## Task
Rewrite the part of the records that opens with the line containing "hardest to answer?**" and closes with the line containing "would you answer?**", replacing "kidding" with "joking" and leaving all else unchanged. Return only those lines.
(Dataset records begins)
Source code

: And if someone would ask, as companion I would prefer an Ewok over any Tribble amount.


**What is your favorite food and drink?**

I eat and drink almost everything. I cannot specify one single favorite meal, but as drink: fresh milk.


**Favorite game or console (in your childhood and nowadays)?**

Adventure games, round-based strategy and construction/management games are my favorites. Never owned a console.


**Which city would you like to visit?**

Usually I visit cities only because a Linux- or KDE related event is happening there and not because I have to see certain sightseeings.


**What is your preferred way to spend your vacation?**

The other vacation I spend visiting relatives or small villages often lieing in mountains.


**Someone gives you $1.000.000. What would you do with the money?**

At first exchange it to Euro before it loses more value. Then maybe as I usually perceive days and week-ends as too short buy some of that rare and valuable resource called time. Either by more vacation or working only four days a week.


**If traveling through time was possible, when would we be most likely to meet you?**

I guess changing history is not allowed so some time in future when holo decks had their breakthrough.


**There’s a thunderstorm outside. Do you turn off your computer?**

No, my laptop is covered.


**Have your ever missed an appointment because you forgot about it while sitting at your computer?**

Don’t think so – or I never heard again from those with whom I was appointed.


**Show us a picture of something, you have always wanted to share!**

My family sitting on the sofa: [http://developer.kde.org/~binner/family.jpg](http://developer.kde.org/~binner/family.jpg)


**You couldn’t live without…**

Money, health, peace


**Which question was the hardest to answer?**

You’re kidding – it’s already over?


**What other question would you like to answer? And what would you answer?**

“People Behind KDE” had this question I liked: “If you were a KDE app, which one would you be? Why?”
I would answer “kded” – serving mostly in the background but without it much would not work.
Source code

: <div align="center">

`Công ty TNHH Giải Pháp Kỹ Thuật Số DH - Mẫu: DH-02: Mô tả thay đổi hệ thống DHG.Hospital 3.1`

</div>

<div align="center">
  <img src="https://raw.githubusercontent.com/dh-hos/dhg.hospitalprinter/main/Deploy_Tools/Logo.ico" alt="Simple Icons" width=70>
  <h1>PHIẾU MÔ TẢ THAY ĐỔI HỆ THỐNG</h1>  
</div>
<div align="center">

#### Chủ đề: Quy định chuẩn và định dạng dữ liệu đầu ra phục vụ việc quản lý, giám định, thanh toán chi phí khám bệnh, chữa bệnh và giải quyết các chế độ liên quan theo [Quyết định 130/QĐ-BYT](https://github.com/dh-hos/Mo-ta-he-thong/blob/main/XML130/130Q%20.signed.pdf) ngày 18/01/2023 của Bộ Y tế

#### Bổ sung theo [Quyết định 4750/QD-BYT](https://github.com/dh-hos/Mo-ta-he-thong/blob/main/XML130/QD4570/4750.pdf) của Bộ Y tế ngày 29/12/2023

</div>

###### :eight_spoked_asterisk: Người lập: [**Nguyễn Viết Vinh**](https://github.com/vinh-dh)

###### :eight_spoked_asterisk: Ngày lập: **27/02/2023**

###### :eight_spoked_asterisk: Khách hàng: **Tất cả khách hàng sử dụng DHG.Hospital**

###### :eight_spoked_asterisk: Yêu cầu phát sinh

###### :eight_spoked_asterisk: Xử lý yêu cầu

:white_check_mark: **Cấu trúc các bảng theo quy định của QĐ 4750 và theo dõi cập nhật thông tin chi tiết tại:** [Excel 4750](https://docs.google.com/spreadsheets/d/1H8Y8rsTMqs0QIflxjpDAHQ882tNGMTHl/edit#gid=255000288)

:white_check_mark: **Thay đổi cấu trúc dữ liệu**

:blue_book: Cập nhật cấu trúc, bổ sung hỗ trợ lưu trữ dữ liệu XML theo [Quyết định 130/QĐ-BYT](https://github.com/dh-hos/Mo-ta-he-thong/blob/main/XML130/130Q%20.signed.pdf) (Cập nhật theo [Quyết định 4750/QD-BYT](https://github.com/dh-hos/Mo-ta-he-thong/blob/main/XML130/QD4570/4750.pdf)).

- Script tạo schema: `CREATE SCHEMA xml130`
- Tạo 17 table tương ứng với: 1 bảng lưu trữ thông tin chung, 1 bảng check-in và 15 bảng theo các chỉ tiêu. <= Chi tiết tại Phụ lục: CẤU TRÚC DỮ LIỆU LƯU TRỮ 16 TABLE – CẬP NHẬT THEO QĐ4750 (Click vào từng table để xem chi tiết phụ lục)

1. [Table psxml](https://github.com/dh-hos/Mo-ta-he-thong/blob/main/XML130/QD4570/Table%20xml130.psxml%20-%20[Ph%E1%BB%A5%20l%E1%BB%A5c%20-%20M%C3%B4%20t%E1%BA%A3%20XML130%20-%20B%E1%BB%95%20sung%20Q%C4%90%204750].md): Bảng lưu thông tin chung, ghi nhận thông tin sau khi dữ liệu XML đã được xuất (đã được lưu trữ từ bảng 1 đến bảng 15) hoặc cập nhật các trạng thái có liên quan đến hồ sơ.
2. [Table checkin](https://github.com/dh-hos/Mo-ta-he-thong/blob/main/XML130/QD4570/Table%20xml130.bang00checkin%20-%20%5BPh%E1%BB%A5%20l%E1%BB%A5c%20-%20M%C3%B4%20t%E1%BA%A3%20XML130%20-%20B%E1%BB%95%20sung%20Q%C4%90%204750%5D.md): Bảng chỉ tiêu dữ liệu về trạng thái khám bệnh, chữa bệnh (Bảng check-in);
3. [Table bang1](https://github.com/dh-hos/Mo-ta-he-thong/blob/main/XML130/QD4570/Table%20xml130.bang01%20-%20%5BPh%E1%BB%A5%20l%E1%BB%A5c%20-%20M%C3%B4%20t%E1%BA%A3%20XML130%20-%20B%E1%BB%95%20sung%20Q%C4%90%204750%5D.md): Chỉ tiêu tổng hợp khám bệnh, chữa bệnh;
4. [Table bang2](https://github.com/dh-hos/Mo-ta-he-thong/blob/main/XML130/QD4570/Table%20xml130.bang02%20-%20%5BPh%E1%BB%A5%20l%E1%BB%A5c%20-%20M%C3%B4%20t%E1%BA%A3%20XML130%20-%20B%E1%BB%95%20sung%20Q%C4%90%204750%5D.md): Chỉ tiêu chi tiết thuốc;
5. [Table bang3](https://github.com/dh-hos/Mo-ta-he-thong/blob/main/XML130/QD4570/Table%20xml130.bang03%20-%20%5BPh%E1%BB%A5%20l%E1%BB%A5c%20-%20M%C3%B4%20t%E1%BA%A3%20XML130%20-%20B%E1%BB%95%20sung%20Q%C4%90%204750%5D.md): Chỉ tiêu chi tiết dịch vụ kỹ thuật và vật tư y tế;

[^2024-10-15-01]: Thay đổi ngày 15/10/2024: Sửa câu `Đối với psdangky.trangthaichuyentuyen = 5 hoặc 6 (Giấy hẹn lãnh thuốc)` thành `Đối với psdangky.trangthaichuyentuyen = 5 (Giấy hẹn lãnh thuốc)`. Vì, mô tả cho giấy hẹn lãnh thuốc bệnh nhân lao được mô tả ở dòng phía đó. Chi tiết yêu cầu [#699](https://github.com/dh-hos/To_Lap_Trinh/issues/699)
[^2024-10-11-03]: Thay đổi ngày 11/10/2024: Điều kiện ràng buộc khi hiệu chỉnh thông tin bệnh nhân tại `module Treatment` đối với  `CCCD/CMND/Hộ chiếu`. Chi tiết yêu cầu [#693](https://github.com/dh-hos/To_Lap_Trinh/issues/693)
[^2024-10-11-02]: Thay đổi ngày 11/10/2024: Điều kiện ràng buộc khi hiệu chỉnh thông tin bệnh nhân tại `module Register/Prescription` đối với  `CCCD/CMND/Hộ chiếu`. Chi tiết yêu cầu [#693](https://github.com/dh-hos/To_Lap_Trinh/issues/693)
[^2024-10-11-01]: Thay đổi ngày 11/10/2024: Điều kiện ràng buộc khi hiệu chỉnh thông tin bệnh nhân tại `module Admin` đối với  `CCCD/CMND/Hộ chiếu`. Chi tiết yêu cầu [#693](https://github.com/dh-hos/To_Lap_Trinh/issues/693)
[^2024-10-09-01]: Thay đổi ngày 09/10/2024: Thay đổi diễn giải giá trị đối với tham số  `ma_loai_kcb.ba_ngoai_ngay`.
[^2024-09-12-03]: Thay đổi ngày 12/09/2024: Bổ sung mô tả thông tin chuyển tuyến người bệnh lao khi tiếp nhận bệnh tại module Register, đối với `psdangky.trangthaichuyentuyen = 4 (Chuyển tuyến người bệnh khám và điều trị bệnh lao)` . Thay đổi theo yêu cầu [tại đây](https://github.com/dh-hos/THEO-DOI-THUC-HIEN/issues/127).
(Dataset records ends)
## Response
**Which question was the hardest to answer?**

You’re joking – it’s already over?


**What other question would you like to answer? And what would you answer?**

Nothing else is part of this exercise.